Aim of the exercise:
Copy the material from the line containing "pose: elev=350.5 azim=164.2" through the end of the material, swapping "dist" for "range" and leaving everything else unchanged.

----

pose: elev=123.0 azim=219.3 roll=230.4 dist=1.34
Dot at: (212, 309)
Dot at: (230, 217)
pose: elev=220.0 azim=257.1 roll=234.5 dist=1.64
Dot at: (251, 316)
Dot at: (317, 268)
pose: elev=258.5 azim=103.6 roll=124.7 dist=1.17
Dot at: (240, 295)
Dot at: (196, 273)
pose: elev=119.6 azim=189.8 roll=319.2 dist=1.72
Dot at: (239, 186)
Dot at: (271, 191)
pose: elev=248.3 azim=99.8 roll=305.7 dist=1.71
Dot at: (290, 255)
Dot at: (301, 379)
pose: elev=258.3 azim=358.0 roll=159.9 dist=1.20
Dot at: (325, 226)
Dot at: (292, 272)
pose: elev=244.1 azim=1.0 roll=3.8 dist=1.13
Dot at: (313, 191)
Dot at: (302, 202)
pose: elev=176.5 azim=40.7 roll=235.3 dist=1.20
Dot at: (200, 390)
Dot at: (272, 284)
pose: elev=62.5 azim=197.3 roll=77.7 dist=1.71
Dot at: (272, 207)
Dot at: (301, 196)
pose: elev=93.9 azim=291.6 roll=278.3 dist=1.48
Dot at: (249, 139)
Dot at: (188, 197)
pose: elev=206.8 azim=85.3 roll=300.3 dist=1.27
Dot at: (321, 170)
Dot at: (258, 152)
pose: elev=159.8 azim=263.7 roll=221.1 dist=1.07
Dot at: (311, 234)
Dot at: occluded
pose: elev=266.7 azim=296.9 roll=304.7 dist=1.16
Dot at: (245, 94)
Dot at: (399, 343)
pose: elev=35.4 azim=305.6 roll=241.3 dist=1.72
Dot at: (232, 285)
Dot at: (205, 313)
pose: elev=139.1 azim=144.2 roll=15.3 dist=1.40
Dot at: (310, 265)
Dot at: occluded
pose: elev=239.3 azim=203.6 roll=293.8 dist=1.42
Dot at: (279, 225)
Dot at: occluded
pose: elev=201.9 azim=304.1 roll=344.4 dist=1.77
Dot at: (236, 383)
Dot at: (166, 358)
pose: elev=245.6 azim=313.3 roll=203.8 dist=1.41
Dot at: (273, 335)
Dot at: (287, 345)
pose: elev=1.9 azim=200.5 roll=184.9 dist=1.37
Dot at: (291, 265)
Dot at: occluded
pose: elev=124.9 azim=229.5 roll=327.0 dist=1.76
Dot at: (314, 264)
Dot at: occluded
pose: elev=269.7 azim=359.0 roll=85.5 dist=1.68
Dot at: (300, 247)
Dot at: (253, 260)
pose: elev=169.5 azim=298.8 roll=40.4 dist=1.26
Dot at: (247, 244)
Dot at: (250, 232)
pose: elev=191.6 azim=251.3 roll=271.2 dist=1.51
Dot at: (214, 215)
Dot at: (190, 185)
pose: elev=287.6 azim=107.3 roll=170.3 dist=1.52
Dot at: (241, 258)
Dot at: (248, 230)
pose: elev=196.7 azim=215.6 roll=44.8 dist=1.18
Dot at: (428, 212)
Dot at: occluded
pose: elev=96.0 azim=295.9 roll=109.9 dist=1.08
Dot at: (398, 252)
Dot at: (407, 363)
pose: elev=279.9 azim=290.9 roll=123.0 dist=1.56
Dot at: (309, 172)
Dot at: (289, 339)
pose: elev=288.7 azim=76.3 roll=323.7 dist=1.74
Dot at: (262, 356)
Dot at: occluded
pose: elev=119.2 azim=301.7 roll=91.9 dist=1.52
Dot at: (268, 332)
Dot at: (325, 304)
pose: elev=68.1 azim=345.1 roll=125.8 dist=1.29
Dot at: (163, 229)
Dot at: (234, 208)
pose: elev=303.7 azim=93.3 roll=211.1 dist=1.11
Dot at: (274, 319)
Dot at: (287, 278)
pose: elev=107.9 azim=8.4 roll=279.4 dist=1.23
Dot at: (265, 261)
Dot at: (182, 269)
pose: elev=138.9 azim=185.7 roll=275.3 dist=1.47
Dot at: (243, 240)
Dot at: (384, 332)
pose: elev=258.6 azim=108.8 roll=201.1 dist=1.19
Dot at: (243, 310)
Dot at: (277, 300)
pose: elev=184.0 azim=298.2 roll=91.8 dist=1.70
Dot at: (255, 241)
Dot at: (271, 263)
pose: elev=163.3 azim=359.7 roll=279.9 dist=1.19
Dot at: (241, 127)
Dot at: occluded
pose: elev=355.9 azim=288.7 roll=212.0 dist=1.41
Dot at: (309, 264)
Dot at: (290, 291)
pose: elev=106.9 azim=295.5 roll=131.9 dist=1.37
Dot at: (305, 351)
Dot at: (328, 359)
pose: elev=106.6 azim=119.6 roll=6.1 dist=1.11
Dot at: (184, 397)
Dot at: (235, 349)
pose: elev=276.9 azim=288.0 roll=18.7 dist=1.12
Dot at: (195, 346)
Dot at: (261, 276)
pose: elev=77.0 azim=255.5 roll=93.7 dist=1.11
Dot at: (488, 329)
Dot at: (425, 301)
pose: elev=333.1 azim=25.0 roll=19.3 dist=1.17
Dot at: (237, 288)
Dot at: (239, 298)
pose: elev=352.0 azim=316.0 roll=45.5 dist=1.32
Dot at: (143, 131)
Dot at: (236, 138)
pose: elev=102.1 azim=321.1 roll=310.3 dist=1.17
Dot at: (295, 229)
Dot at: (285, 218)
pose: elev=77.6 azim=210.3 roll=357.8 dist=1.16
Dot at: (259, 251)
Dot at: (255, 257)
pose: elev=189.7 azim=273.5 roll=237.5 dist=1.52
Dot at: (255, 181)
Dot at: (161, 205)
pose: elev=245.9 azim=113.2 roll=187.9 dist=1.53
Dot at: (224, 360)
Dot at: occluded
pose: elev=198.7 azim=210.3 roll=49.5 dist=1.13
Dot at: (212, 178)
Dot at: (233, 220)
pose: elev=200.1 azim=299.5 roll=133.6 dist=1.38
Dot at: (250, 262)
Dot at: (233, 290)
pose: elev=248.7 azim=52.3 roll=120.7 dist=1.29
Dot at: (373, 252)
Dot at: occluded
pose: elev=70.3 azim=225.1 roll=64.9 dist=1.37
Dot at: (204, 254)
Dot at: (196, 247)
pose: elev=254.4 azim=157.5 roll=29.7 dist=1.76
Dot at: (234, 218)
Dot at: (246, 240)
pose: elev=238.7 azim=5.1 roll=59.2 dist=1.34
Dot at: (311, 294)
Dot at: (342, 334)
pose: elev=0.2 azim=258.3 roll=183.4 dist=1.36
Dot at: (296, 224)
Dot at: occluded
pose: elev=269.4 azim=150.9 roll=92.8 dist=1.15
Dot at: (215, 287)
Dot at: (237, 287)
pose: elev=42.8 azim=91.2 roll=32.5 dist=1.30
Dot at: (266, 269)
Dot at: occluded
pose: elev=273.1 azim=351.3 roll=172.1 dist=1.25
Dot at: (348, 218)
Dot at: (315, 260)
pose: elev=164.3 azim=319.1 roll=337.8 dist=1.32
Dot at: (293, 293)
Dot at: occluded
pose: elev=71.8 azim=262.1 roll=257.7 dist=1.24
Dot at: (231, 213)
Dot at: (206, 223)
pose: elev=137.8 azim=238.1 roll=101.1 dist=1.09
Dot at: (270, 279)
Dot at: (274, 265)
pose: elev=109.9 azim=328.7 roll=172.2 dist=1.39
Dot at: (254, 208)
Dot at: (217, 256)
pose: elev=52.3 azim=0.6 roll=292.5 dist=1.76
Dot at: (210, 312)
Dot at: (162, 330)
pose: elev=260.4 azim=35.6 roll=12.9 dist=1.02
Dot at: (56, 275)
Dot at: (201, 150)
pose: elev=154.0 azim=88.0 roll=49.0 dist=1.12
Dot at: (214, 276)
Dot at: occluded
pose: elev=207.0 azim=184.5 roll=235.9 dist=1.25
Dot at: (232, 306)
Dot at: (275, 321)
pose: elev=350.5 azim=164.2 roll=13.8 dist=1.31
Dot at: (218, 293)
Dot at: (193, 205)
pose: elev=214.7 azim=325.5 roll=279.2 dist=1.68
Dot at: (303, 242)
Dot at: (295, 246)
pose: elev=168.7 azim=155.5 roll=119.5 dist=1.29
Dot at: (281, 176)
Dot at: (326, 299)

----

Solved problem:
pose: elev=350.5 azim=164.2 roll=13.8 range=1.31
Dot at: (218, 293)
Dot at: (193, 205)
pose: elev=214.7 azim=325.5 roll=279.2 range=1.68
Dot at: (303, 242)
Dot at: (295, 246)
pose: elev=168.7 azim=155.5 roll=119.5 range=1.29
Dot at: (281, 176)
Dot at: (326, 299)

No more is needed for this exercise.